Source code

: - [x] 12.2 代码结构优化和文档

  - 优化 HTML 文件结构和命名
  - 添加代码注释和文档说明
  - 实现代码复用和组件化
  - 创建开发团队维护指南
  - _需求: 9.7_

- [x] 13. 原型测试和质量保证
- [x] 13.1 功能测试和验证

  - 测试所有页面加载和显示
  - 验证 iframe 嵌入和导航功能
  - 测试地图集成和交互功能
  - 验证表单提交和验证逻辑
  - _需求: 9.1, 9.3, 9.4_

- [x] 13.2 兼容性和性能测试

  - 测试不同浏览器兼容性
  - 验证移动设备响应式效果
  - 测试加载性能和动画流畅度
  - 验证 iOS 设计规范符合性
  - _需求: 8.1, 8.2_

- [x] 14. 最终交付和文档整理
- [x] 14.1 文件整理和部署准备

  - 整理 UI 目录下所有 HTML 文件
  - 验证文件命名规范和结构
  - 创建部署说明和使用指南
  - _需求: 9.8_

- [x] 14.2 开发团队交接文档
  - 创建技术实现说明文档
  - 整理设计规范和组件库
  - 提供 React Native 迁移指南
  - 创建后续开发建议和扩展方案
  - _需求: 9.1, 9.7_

— What the task asks —
Reproduce each entry exactly, leaving out nothing.

— Solution —
Source code

: - [x] 12.2 代码结构优化和文档

  - 优化 HTML 文件结构和命名
  - 添加代码注释和文档说明
  - 实现代码复用和组件化
  - 创建开发团队维护指南
  - _需求: 9.7_

- [x] 13. 原型测试和质量保证
- [x] 13.1 功能测试和验证

  - 测试所有页面加载和显示
  - 验证 iframe 嵌入和导航功能
  - 测试地图集成和交互功能
  - 验证表单提交和验证逻辑
  - _需求: 9.1, 9.3, 9.4_

- [x] 13.2 兼容性和性能测试

  - 测试不同浏览器兼容性
  - 验证移动设备响应式效果
  - 测试加载性能和动画流畅度
  - 验证 iOS 设计规范符合性
  - _需求: 8.1, 8.2_

- [x] 14. 最终交付和文档整理
- [x] 14.1 文件整理和部署准备

  - 整理 UI 目录下所有 HTML 文件
  - 验证文件命名规范和结构
  - 创建部署说明和使用指南
  - _需求: 9.8_

- [x] 14.2 开发团队交接文档
  - 创建技术实现说明文档
  - 整理设计规范和组件库
  - 提供 React Native 迁移指南
  - 创建后续开发建议和扩展方案
  - _需求: 9.1, 9.7_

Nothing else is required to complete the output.